**Document passage**

Seven months after the killing of unarmed high school junior Trayvon Martin, the killer's family is on a national media crusade to clear the family's name.

What began as a series of routine media interviews denying that George Zimmerman is a racist blew up into a Twitter rant Monday night. Zimmerman's brother, Robert Zimmerman Jr., took to social media after midnight and vowed to make it his life's work to have one of the Martin family attorneys disbarred. He said he would expose the lawyers and their publicist, "one by one, day by day."

"I hope GOD grants you a long life so you live to repent for what you have done," Robert Zimmerman Jr. wrote in a tweet directed to Natalie Jackson, one of the lawyers for the slain teen's family.

In another, he wrote: "My Life's work = you WILL be held accountable for your words/actions. You AINT seen NOTHIN' yet... I will see U disbarred."

The flap underscored the heated rhetoric still notable regarding an incident that polarized the nation, and the extent to which legal advisors in the case were blamed for it. The threats posted online also highlighted the difficulty the Zimmermans have had managing their message, and the defense team's inability to control the client -- or his family.

Defense attorney Mark O'Mara said he cringed when he saw a relative of his client acting out on the web, and said the new media tour was launched without George Zimmerman's knowledge. His message to Robert Jr: "Be careful with my case."

"I have been cautious with how we act in this case and now someone with the same last name who does not act with the same constraints is out there -- and I have no control over him," O'Mara said. "They felt it was time to let the world know that the Zimmerman family is a good family. That goal is a noble goal.

"But they do have to be sensitive to the environment in which we are telling this story. No matter what, George is still at risk here. And we still have a dead young man -- that's fresh on everyone's mind. That frustrates me."

The family's media campaign follows months of public relations debacles.

Last month, Zimmerman's best friend published a book riddled with errors that offered a new accounting of how Trayvon died. It wound up on the prosecution's evidence list.

Zimmerman's neighbor, who did more than 100 TV interviews on Zimmerman's behalf, was arrested on a DUI charge, and the video of his arrest was posted on the Internet. A co-worker was discredited on national television when it seemed he hardly even knew Zimmerman.

The family did very few interviews, but complained vehemently about their portrayal in the press. In July, Zimmerman's parents, Robert and Gladys, launched a website to raise money for their life in hiding and to share details about their son, who they described as a longtime altar boy who donated blood, mentored black children and collected clothes for the homeless.

After Zimmerman's best friend published his book that included a scene that depicted the so-called "most hated man in America" as wildly paranoid against blacks, Robert Jr. took control of the family image himself.

**Supplied entries**

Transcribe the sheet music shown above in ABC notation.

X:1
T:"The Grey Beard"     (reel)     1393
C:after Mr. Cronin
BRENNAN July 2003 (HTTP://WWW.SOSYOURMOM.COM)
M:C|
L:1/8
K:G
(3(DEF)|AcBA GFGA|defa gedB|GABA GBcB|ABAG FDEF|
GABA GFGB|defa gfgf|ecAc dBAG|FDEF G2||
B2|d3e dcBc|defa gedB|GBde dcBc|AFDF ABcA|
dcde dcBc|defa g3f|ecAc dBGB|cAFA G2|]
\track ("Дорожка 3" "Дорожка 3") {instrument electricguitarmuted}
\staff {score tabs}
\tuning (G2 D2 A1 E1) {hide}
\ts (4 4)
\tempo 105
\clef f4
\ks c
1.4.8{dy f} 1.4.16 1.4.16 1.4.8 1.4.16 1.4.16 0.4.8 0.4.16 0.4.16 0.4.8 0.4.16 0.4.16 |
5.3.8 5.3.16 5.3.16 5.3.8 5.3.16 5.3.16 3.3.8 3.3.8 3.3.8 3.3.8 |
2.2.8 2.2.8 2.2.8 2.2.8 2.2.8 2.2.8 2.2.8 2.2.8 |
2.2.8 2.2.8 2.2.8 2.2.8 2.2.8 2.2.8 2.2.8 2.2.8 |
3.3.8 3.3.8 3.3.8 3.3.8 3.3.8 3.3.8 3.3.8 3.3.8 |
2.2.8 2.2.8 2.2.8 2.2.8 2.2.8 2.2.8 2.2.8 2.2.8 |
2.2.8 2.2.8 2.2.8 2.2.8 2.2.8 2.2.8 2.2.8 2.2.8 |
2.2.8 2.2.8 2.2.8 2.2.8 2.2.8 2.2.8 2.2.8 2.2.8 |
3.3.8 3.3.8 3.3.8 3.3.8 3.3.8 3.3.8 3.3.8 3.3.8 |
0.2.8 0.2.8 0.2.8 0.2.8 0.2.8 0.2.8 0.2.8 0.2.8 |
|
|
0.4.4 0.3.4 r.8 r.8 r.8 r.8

**Required task**
Answer these questions from the article about the Zimmerman family's media campaign:
1. To whom did Robert Zimmerman Jr. direct the tweet that began "I hope GOD grants you a long life"?
2. What message did defense attorney Mark O'Mara have for Robert Jr.?
3. In what month did Zimmerman's parents launch a website?

**Response for this exercise**
1. Natalie Jackson, one of the lawyers for the slain teen's family.
2. "Be careful with my case."
3. July.